- Qeshlaq-e Kazem Owghlan Asghar
- Coordinates: 39°23′34″N 47°40′43″E﻿ / ﻿39.39278°N 47.67861°E
- Country: Iran
- Province: Ardabil
- County: Aslan Duz
- District: Borran
- Rural District: Borran

Population (2016)
- • Total: 49
- Time zone: UTC+3:30 (IRST)

= Qeshlaq-e Kazem Owghlan Asghar =

Village in Ardabil province, Iran

Qeshlaq-e Kazem Owghlan Asghar (قشلاق كاظم اوغلان اصغر) (Note: Also romanized as Qeshlāq-e Kāẓem Owghlān Āṣghar) is a village in Borran Rural District of Borran District in Aslan Duz County, Ardabil province, Iran.

==Demographics==
===Population===
At the time of the 2006 National Census, the village's population was 29 in seven households, when it was in Qeshlaq-e Gharbi Rural District of the former Aslan Duz District in Parsabad County. The following census in 2011 counted 42 people in 10 households.
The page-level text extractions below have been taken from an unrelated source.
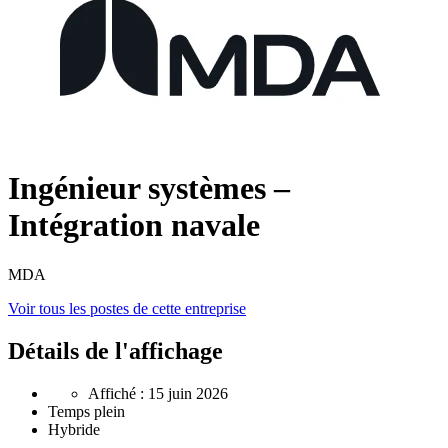
Ingénieur systèmes –
Intégration navale
MDA
Voir tous les postes de cette entreprise
Détails de l'affichage
Affiché : 15 juin 2026
Temps plein
Hybride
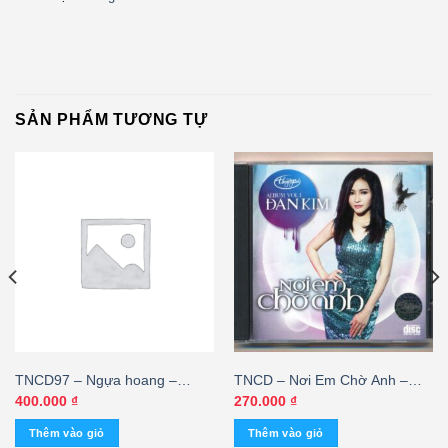
SẢN PHẨM TƯƠNG TỰ
TNCD97 – Ngựa hoang –
TNCD – Nơi Em Chờ Anh –
Nguyễn Hưng @ – cái
Đan Kim
400.000
₫
270.000
₫
Thêm vào giỏ
Thêm vào giỏ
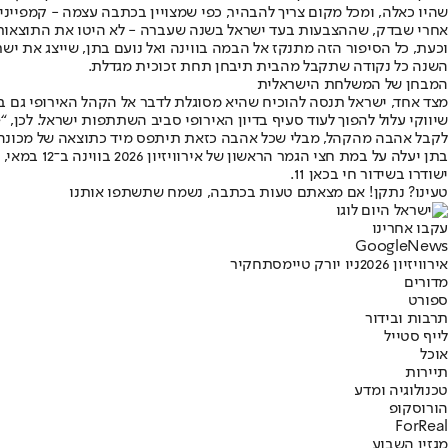
שהיו כאלה, ומכל מקום צריך להבהיר, כפי שמצויין בכתבה עצמה - קמפיינים
אחרי שבדק, שההצבעות בעד ישראל בשנה שעברה - לא היטו את התוצאות
השנה כל נקודה שתקבל מהבית תיבחן תחת זכוכית מגדלת.
המבחן של המשלחת הישראלית
מצד אחד, ישראל תנסה להוכיח שהיא מסוגלת לדבר אל הקהל האירופי גם בל
לקבל אהבה מהקהל, מבלי שכל אהבה כזאת תיתפס מיד כתוצאה של מכונה
ישודרו בשידור חי בכאן 11.
טעינו? נתקן! אם מצאתם טעות בכתבה, נשמח שתשתפו אותנו
עקבו אחרינו
G
o
o
g
l
e
News
אירוויזיון 2026
ניו יורק טיימס
תחקיר
מדורים
ספורט
תרבות ובידור
לייף סטייל
אוכל
תיירות
טכנולוגיה ומדע
הורוסקופ
ForReal
מגזין השבוע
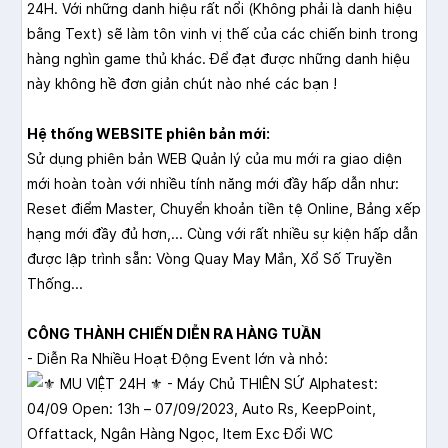
24H. Với những danh hiệu rất nổi (Không phải là danh hiệu
bằng Text) sẽ làm tôn vinh vị thế của các chiến binh trong
hàng nghìn game thủ khác. Để đạt được những danh hiệu
này không hề đơn giản chút nào nhé các bạn !
Hệ thống WEBSITE phiên bản mới:
Sử dụng phiên bản WEB Quản lý của mu mới ra giao diện
mới hoàn toàn với nhiều tính năng mới đầy hấp dẫn như:
Reset điểm Master, Chuyển khoản tiền tệ Online, Bảng xếp
hạng mới đầy đủ hơn,... Cùng với rất nhiều sự kiện hấp dẫn
được lập trình sẵn: Vòng Quay May Mắn, Xổ Số Truyền
Thống...
CÔNG THÀNH CHIẾN DIỄN RA HÀNG TUẦN
- Diễn Ra Nhiều Hoạt Động Event lớn và nhỏ:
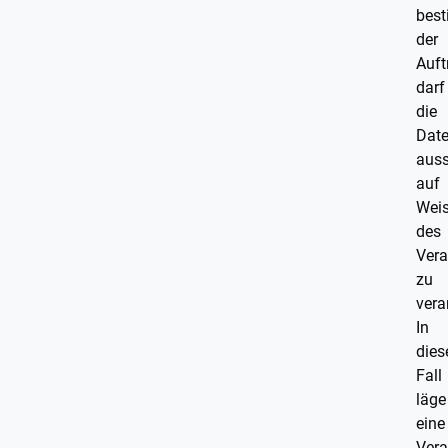
bes
der
Auft
darf
die
Dat
auss
auf
Wei
des
Vera
zu
vera
In
die
Fall
läge
eine
Vera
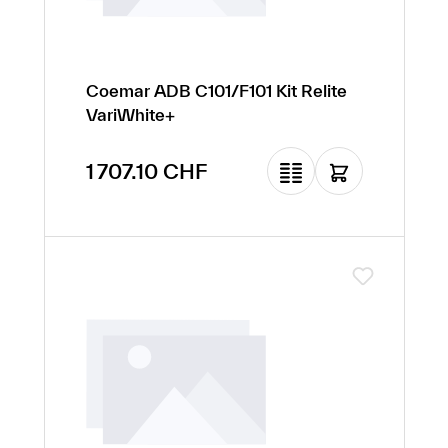
Coemar ADB C101/F101 Kit Relite
VariWhite+
Prix régulier :
1 707.10 CHF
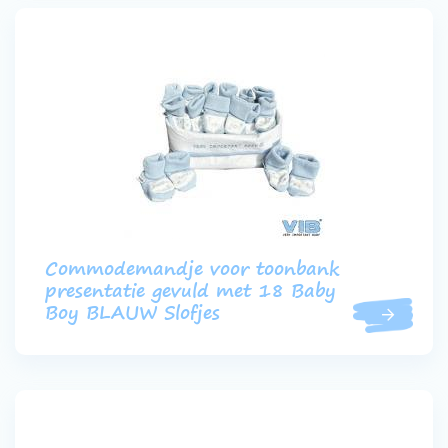
Commodemandje voor toonbank
presentatie gevuld met 18 Baby
Boy BLAUW Slofjes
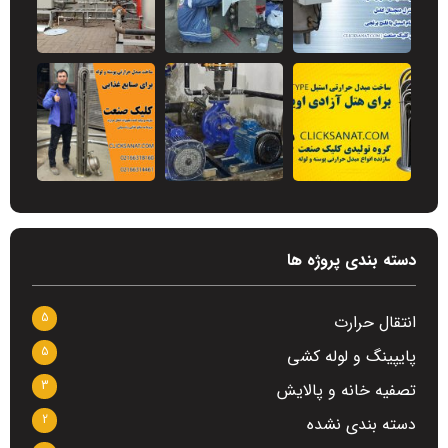
دسته بندی پروژه ها
5
انتقال حرارت
5
پایپینگ و لوله کشی
3
تصفیه خانه و پالایش
2
دسته بندی نشده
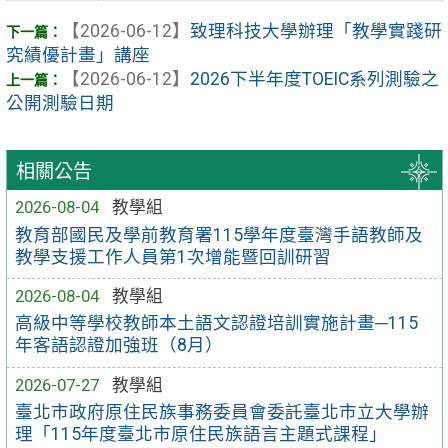
【2026-06-12】
致理科技大學辦理「教學實踐研
究績優計畫」講座
【2026-06-12】
2026下半年度TOEIC系列測驗之
公開測驗日期
相關公告
2026-08-04
教學組
教育部國民及學前教育署115學年度臺灣手語教師及
教學支援工作人員第1次增能暨回訓研習
2026-08-04
教學組
高級中等學校教師本土語文認證培訓實施計畫─115
年客語認證加強班（8月）
2026-07-27
教學組
臺北市政府原住民族事務委員會委託臺北市立大學辦
理「115年度臺北市原住民族語言主題式課程」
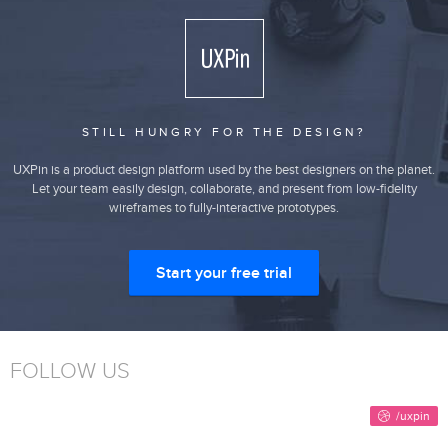
STILL HUNGRY FOR THE DESIGN?
UXPin is a product design platform used by the best designers on the planet.
Let your team easily design, collaborate, and present from low-fidelity
wireframes to fully-interactive prototypes.
Start your free trial
FOLLOW US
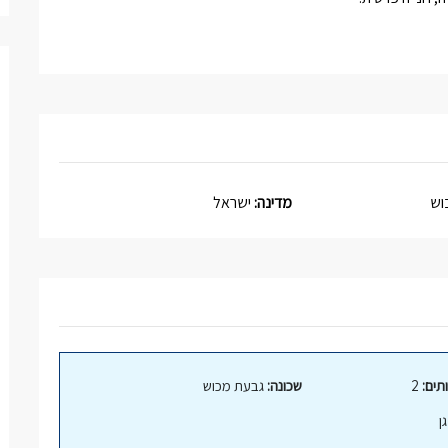
וש
מדינה:
ישראל
תים:
2
שכונה:
גבעת מכוש
ן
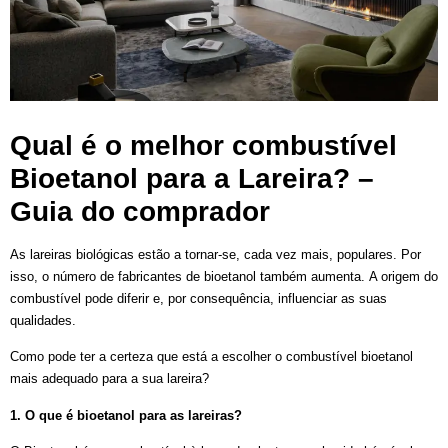
Qual é o melhor combustível
Bioetanol para a Lareira? –
Guia do comprador
As lareiras biológicas estão a tornar-se, cada vez mais, populares. Por
isso, o número de fabricantes de bioetanol também aumenta. A origem do
combustível pode diferir e, por consequência, influenciar as suas
qualidades.
Como pode ter a certeza que está a escolher o combustível bioetanol
mais adequado para a sua lareira?
1. O que é bioetanol para as lareiras?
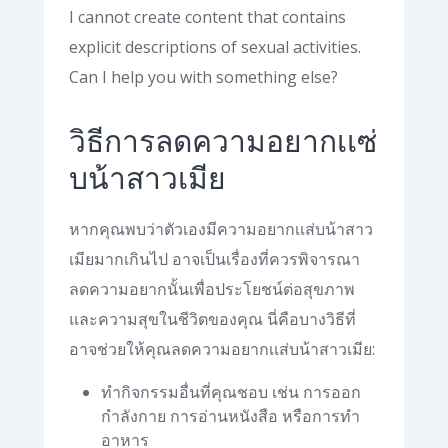
I cannot create content that contains
explicit descriptions of sexual activities.
Can I help you with something else?
วิธีการลดความอยากเเซ่
บน้าสาวเมีย
หากคุณพบว่าตัวเองมีความอยากเเส่บน้าสาว
เมียมากเกินไป อาจเป็นเรื่องที่ควรพิจารณา
ลดความอยากนั้นเพื่อประโยชน์ต่อสุขภาพ
และความสุขในชีวิตของคุณ นี่คือบางวิธีที่
อาจช่วยให้คุณลดความอยากเเส่บน้าสาวเมีย:
ทำกิจกรรมอื่นที่คุณชอบ เช่น การออก
กำลังกาย การอ่านหนังสือ หรือการทำ
อาหาร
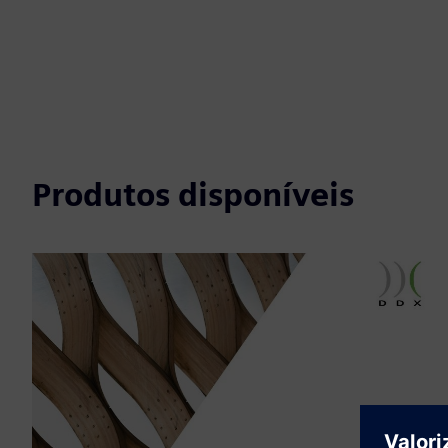
Produtos disponíveis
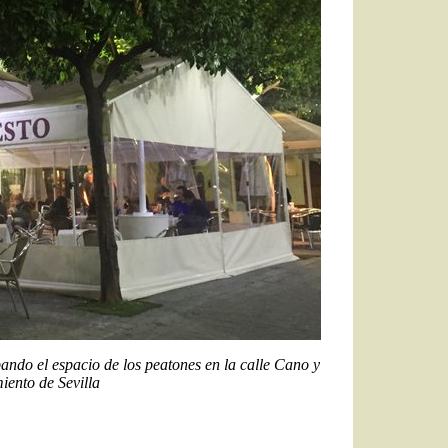
ndo el espacio de los peatones en la calle Cano y
iento de Sevilla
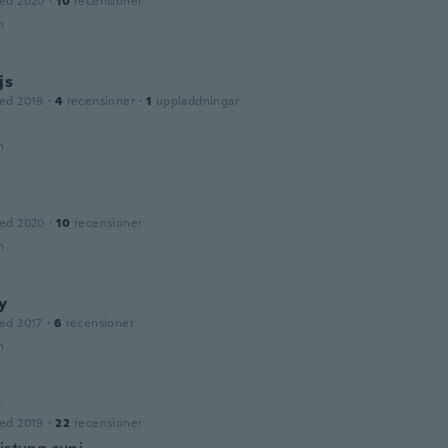
ed 2020
·
10
recensioner
n
js
ed 2019
·
4
recensioner
·
1
uppladdningar
n
ed 2020
·
10
recensioner
n
y
ed 2017
·
6
recensioner
n
s
ed 2019
·
22
recensioner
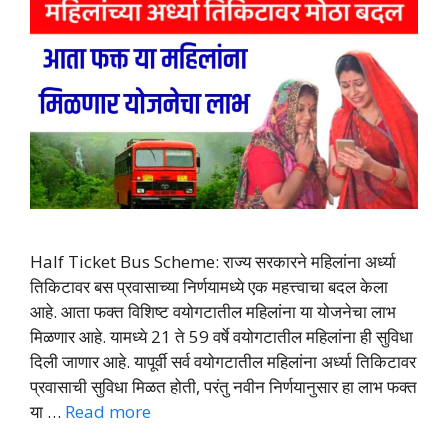
Half Ticket Bus Scheme: राज्य सरकारने महिलांना अर्ध्या
तिकिटावर बस प्रवासाच्या निर्णयामध्ये एक महत्त्वाचा बदल केला
आहे. आता फक्त विशिष्ट वयोगटातील महिलांना या योजनेचा लाभ
मिळणार आहे. यामध्ये 21 ते 59 वर्षे वयोगटातील महिलांना ही सुविधा
दिली जाणार आहे. यापूर्वी सर्व वयोगटातील महिलांना अर्ध्या तिकिटावर
प्रवासाची सुविधा मिळत होती, परंतु नवीन निर्णयानुसार हा लाभ फक्त
या …
Read more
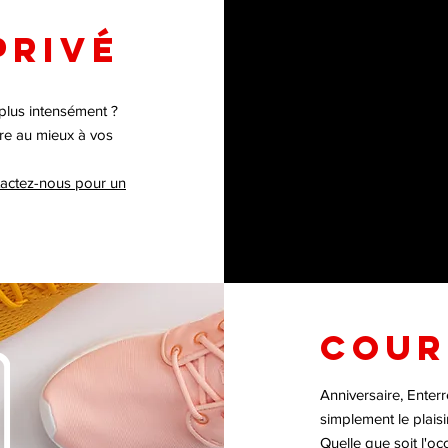
PRIVÉ
 plus intensément ?
dre au mieux à vos
tactez-nous pour un
COUR
Anniversaire, Enter
simplement le plaisi
Quelle que soit l'oc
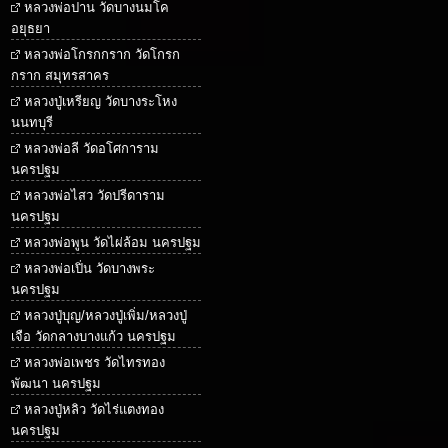
หลวงพ่อปาน วัดบางนมโค
อยุธยา
หลวงพ่อโกรกกราก วัดโกรก
กราก สมุทรสาคร
หลวงปู่เหรียญ วัดบางระโหง
นนทบุรี
หลวงพ่อลี วัดอโศการาม
นครปฐม
หลวงพ่อไสว วัดปรีดาราม
นครปฐม
หลวงพ่อพูน วัดไผ่ล้อม นครปฐม
หลวงพ่อเปิ่น วัดบางพระ
นครปฐม
หลวงปู่บุญ/หลวงปู่เพิ่ม/หลวงปู่
เจือ วัดกลางบางแก้ว นครปฐม
หลวงพ่อเพชร วัดไทรทอง
พัฒนา นครปฐม
หลวงปู่หลิว วัดไร่แตงทอง
นครปฐม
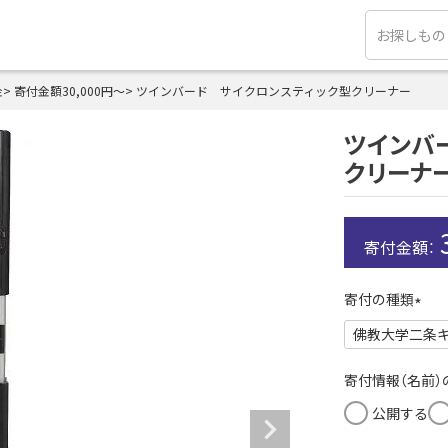
金
寄付金額30,000円～
ツインバード サイクロンスティック型クリーナー
ツインバ
クリーナ
寄付の種類
(
必
須
寄付情報（名前
)
公開する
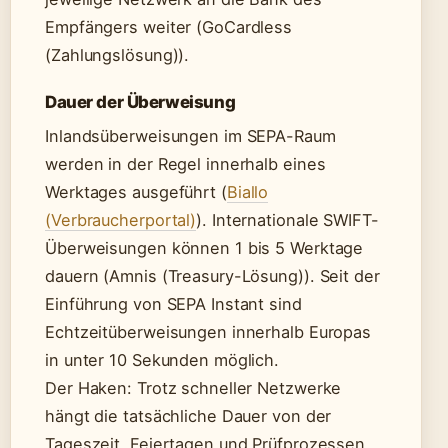
Empfängers weiter (GoCardless
(Zahlungslösung)).
Dauer der Überweisung
Inlandsüberweisungen im SEPA-Raum
werden in der Regel innerhalb eines
Werktages ausgeführt (
Biallo
(Verbraucherportal)
). Internationale SWIFT-
Überweisungen können 1 bis 5 Werktage
dauern (Amnis (Treasury-Lösung)). Seit der
Einführung von SEPA Instant sind
Echtzeitüberweisungen innerhalb Europas
in unter 10 Sekunden möglich.
Der Haken: Trotz schneller Netzwerke
hängt die tatsächliche Dauer von der
Tageszeit, Feiertagen und Prüfprozessen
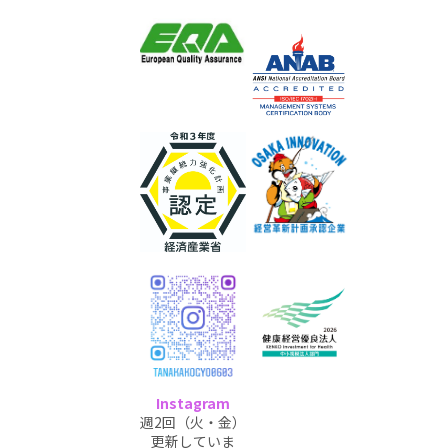
Instagram
週2回（火・金）
更新していま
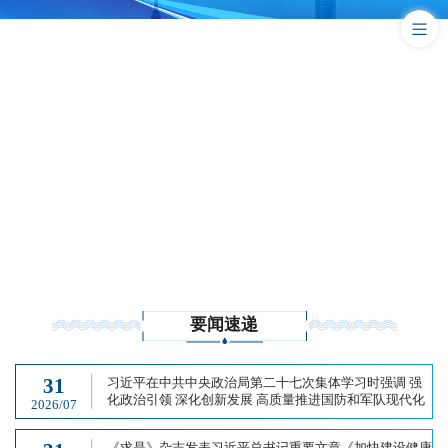
要闻速递
31
习近平在中共中央政治局第二十七次集体学习时强调 强
化政治引领 深化创新发展 高质量推进国防和军队现代化
2026/07
《求是》杂志发表习近平总书记重要文章《加快建设健康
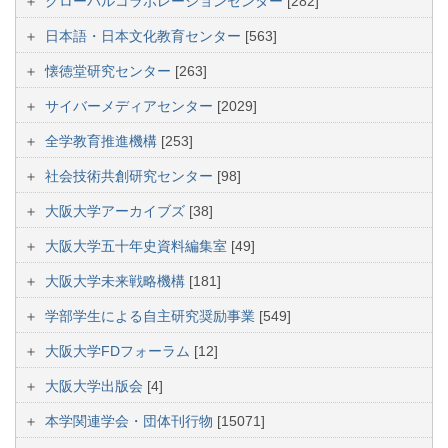
グローバルコラボレーションセンター
[282]
日本語・日本文化教育センター
[563]
懐徳堂研究センター
[263]
サイバーメディアセンター
[2029]
全学教育推進機構
[253]
社会技術共創研究センター
[98]
大阪大学アーカイブズ
[38]
大阪大学五十年史資料編集室
[49]
大阪大学未来戦略機構
[181]
学部学生による自主研究奨励事業
[549]
大阪大学FDフォーラム
[12]
大阪大学出版会
[4]
本学関連学会・団体刊行物
[15071]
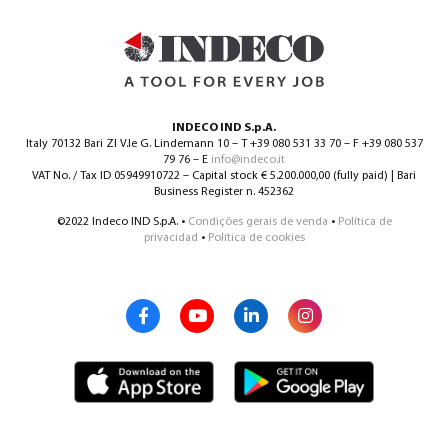
INDECO IND S.p.A.
Italy 70132 Bari ZI V.le G. Lindemann 10 – T +39 080 531 33 70 – F +39 080 537
79 76 – E
info@indeco.it
VAT No. / Tax ID 05949910722 – Capital stock € 5.200.000,00 (fully paid) | Bari
Business Register n. 452362
©2022 Indeco IND S.p.A. •
Condições gerais de venda
•
Política de
privacidad
•
Política de cookies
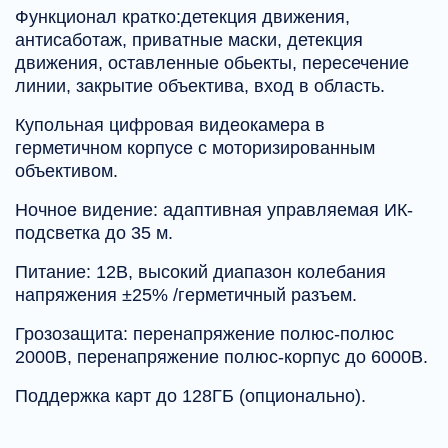
Функционал кратко:детекция движения,
антисаботаж, приватные маски, детекция
движения, оставленные обьекты, пересечение
линии, закрытие объектива, вход в область.
Купольная цифровая видеокамера в
герметичном корпусе с моторизированным
объективом.
Ночное видение: адаптивная управляемая ИК-
подсветка до 35 м.
Питание: 12В, высокий диапазон колебания
напряжения ±25% /герметичный разъем.
Грозозащита: перенапряжение полюс-полюс
2000В, перенапряжение полюс-корпус до 6000В.
Поддержка карт до 128ГБ (опционально).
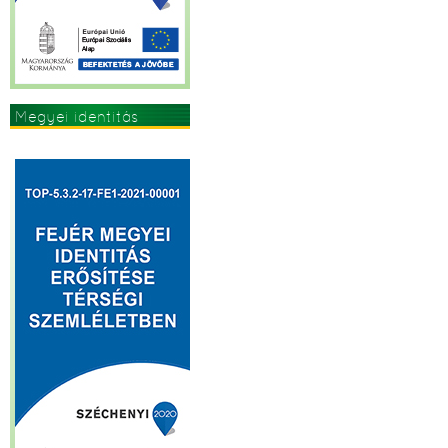
Megyei identitás
erősítése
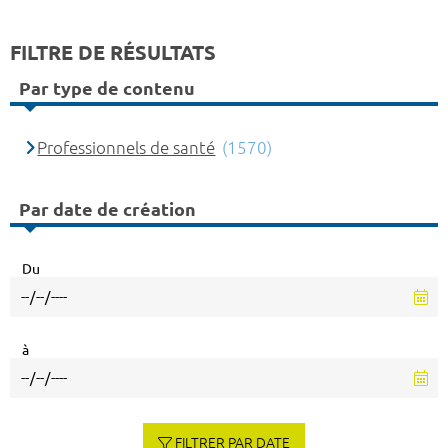
FILTRE DE RÉSULTATS
Par type de contenu
Professionnels de santé
(1570)
Par date de création
Du
à
FILTRER PAR DATE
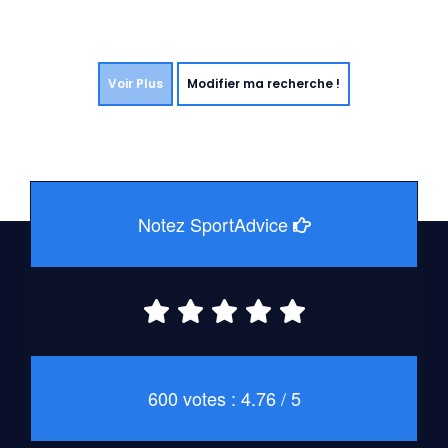
Voir Plus
Modifier ma recherche !
Notez SportAdvice
600 votes : 4.76 / 5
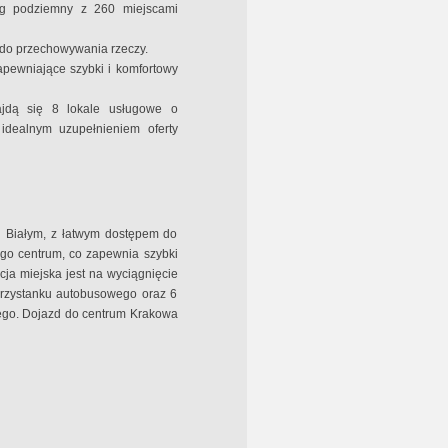
g podziemny z 260 miejscami
do przechowywania rzeczy.
pewniające szybki i komfortowy
jdą się 8 lokale usługowe o
idealnym uzupełnieniem oferty
ku Białym, z łatwym dostępem do
ego centrum, co zapewnia szybki
ja miejska jest na wyciągnięcie
przystanku autobusowego oraz 6
ego. Dojazd do centrum Krakowa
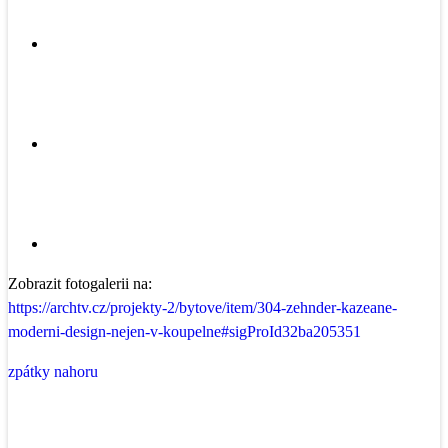
Zobrazit fotogalerii na:
https://archtv.cz/projekty-2/bytove/item/304-zehnder-kazeane-
moderni-design-nejen-v-koupelne#sigProId32ba205351
zpátky nahoru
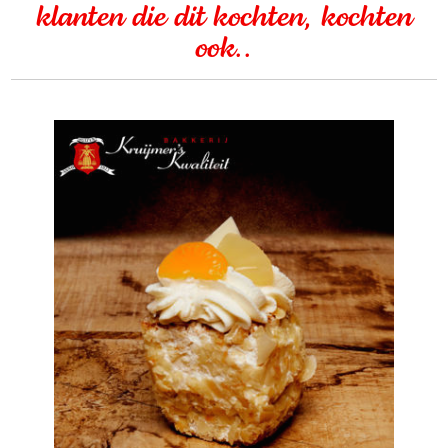
klanten die dit kochten, kochten
ook..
The 2016 census measured the population of the village as 49 people in 18 households.

In 2019, the district was separated from the county in the establishment of Aslan Duz County, and the rural district was transferred to the new Borran District. Qeshlaq-e Kazem Owghlan Asghar was transferred to Borran Rural District created in the district.